Kleinwasserkraftwerk Utschbach

Das Kleinwasserkraftwerk Utschbach ist ein Ausleitungskraftwerk.

Die Wasserfassung ist mittels einer Tiroler Wehr ausgeführt. Darunter versteht man eine feste Wehr, die insbesonders für Gebirgsbäche mit großem Grobgeschiebetrieb und starkem Gefälle entwickelt wurde. Das Tiroler Wehr dient nur in geringem Ausmaß der Wasserstauung, viel mehr dient es zur Wasserentnahme und Weiterleitung an eine Turbine einer Wasserkraftanlage. Das im Vorbecken und im Entsander zurückgehaltene Geschiebe wird durch eine Spülöffnung wieder in das Fließgewässer zurück geleitet. Die Druckrohrleitung verläuft fast ausschließlich auf öffentlichen und geradlinig verlaufenden Weggrundstücken, die vom Krafthaus direkt zum Fassungsbereich führt. Der Höhenunterschied hat eine Bruttofallhöhe von 44,63 m.

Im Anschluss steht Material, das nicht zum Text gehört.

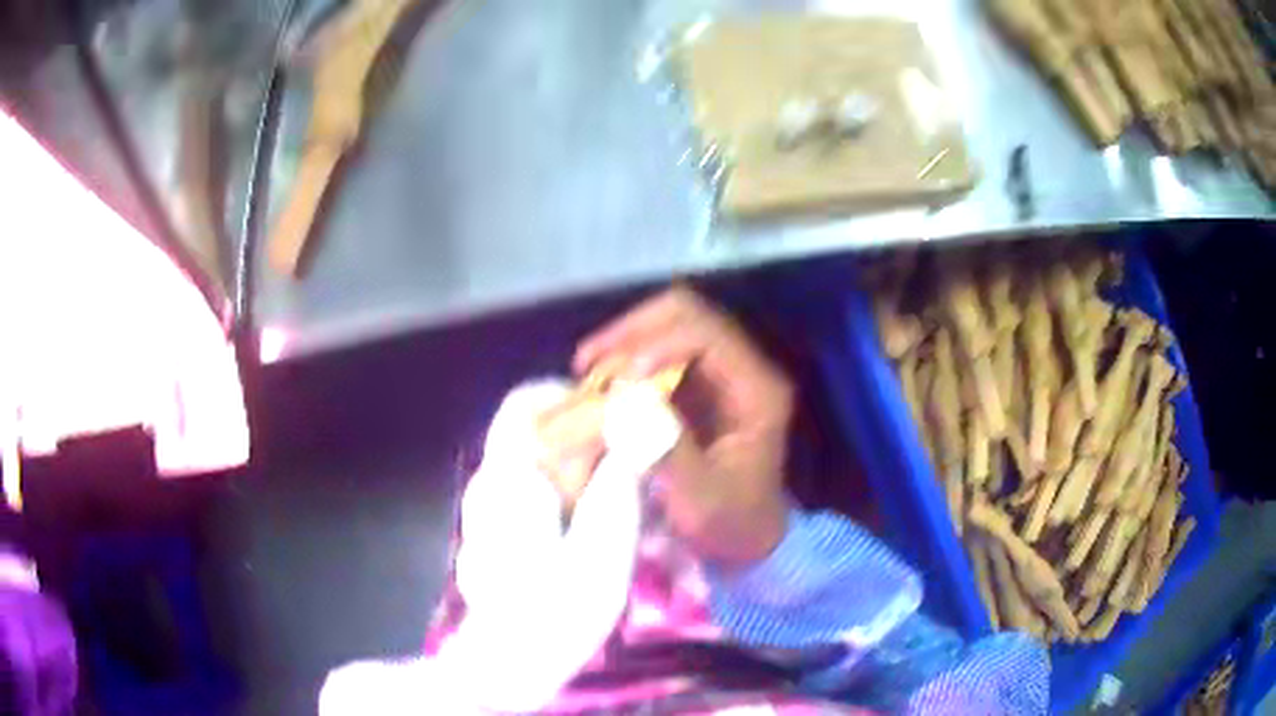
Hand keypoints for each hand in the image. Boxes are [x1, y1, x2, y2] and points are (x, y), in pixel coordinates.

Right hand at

Das Krafthaus wird am südwestlichen Randbereich der Liegenschaft Derler errichtet. Die Stromerzeugung erfolgt mit einer Pelton-Turbine. In der Pelton-Turbine strömt das Triebwasser in einem Strahl mit sehr hoher Geschwindigkeit aus einer oder mehreren tangential zum Umfang des Laufrades angeordneten Düsen auf die Schaufeln des Laufrades. Jedes der bis zu 40 Schaufelblätter ist durch eine scharfe Kante, die so genannte Mittelschneide, in zwei annähernd halbkugelförmige Halbschaufeln geteilt, so genannte Becher. In der Mitte der Schneide trifft der Wasserstrahl aus den Düsen tangential auf. Die Becher haben die Funktion, das Wasser in die entgegengesetzte Richtung umzulenken, damit die kinetische Energie nach dem Prinzip von Actio und Reactio an das Laufrad abgegeben werden kann.

Die Ausbauleistung beträgt 122 kW und wird in das örtliche Stromnetz eingespeist. Der Trafo befindet sich ca. 35 m vom Krafthaus entfernt. Die Rückleitung des Triebwassers in den Utschbach erfolgt über einen ca. 58 m langen Freispiegelwasserkanal.